Considering the D-minor key signature has one flat (B flat), the second chord will best be understood as a B-flat chord, not an A-sharp chord. Also, the Roman numerals will be
iv--VI--i; the first chord (G minor) is built on the fourth scale degree, not the third.
As for the C-sharp major chord, although it is outside the key of D minor, there are a few ways of conceptualizing this:
First, C sharp is the leading tone in D minor. Since the leading tone is such a strong impetus within dominant chords, we can view this C-sharp chord as a dominant substitute, thus it's just functioning as a dominant to get you back to tonic.
Secondly, let's think about the pitches involved in the C-sharp and D-minor triads. The first has
C# E# G#, the latter
D F A. You'll note that the
E# of the first chord is the same as the
F in the latter. Some composers use this relationship, where the chordal third stays the same, but the boundary perfect fifth moves by semitone. (Some call this a slide relationship/transformation, because the perfect fifth slides by one semitone.)
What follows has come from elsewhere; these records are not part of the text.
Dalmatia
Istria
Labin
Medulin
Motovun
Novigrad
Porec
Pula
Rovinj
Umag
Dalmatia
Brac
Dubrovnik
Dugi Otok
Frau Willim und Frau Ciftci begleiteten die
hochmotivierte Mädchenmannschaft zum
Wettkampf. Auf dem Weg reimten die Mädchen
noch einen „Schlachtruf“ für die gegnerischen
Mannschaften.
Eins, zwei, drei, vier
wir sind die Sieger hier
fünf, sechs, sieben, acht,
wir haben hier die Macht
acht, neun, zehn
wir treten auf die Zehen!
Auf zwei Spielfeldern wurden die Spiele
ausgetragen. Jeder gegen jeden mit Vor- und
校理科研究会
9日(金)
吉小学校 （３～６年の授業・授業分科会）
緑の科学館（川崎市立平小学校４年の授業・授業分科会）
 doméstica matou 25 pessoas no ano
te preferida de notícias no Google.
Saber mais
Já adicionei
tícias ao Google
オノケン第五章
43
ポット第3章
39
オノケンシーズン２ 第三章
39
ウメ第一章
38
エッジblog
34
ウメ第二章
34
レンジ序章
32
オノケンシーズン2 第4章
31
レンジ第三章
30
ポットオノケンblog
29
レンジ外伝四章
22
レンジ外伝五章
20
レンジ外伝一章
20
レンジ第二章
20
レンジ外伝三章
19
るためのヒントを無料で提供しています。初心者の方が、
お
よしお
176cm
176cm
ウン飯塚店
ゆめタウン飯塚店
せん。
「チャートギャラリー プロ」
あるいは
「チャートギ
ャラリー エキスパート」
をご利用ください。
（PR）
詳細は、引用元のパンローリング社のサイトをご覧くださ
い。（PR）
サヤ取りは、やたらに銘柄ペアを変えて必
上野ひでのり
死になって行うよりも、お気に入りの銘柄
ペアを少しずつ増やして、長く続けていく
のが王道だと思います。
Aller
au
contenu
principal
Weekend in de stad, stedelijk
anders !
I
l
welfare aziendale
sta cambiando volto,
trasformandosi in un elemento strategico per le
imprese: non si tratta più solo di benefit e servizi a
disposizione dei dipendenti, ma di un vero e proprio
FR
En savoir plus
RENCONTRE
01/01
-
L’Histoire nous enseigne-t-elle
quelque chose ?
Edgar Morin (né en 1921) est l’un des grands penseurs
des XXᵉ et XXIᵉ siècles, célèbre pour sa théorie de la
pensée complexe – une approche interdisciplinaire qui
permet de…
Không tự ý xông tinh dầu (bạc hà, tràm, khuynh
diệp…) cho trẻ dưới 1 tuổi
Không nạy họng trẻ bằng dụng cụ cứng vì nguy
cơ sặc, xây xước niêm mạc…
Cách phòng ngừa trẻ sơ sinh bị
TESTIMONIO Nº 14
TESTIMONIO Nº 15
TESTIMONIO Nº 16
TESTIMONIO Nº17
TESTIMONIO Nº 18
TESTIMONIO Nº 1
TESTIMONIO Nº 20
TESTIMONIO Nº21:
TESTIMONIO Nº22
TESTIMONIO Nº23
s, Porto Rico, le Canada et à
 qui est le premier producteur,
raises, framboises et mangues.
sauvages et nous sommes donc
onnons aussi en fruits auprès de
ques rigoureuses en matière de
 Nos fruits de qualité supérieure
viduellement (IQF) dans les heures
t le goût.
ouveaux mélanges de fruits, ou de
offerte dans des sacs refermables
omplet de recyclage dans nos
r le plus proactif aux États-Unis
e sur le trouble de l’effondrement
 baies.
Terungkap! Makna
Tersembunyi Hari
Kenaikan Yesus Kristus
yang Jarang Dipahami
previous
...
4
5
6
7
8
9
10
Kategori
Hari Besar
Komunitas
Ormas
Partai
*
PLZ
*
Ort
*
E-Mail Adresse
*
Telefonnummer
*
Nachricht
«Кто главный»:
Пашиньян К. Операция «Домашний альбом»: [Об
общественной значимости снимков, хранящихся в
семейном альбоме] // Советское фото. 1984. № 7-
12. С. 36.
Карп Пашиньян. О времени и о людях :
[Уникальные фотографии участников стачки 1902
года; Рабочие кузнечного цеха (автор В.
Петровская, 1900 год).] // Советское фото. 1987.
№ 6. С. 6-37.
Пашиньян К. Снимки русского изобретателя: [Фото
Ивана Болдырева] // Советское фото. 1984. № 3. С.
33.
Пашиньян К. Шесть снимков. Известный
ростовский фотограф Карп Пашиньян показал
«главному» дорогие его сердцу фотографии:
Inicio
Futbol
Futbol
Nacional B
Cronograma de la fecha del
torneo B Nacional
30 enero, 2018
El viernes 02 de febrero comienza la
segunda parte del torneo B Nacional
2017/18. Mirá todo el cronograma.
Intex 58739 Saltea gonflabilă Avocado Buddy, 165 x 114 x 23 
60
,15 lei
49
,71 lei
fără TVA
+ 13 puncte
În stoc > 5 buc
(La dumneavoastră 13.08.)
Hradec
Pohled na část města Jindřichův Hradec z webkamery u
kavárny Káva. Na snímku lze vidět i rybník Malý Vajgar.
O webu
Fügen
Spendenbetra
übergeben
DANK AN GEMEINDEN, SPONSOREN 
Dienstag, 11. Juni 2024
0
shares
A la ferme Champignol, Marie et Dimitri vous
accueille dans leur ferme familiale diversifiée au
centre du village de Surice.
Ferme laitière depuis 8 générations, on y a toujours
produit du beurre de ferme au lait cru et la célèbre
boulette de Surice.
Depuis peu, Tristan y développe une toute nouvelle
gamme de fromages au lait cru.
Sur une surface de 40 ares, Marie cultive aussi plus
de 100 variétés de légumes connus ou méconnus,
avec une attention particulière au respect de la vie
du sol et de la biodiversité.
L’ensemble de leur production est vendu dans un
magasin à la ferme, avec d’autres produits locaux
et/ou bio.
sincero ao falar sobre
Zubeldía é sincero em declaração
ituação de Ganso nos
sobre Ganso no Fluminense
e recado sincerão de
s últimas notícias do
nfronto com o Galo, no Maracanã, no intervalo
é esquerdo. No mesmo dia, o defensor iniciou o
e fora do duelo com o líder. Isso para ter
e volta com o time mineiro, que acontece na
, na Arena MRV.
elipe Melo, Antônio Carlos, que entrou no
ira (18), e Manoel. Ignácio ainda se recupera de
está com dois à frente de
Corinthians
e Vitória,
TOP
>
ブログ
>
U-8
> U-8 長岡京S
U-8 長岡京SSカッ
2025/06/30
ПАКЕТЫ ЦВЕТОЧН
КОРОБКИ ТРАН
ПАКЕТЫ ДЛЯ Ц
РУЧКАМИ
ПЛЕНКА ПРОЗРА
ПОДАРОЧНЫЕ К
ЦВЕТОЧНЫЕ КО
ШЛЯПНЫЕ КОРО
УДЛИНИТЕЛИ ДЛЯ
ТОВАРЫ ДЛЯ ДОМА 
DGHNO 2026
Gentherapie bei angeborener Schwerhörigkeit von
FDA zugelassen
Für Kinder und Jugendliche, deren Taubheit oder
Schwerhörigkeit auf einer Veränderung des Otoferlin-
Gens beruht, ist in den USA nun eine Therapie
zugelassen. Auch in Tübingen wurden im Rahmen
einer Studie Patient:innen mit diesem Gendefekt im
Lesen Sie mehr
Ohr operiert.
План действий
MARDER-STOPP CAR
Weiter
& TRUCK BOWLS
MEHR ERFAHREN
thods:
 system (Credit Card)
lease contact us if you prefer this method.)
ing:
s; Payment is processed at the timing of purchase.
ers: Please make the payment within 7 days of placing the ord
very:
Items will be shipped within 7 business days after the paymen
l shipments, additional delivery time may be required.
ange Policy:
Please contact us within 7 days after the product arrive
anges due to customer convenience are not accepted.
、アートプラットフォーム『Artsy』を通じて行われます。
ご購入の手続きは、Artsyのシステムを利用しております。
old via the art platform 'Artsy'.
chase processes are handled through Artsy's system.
One other possibility is that it is a secondary chord that resolves later in the piece. If so, it would want to move to F#; perhaps F# plays a larger role later in the piece?
Finally, let's imagine it was a dominant for F#. If this dominant of F# were to resolve deceptively, it could move to VI of F#, or a D-major triad. Although the triad in your question is D minor, we nevertheless see how a C# triad can easily resolve to a D triad.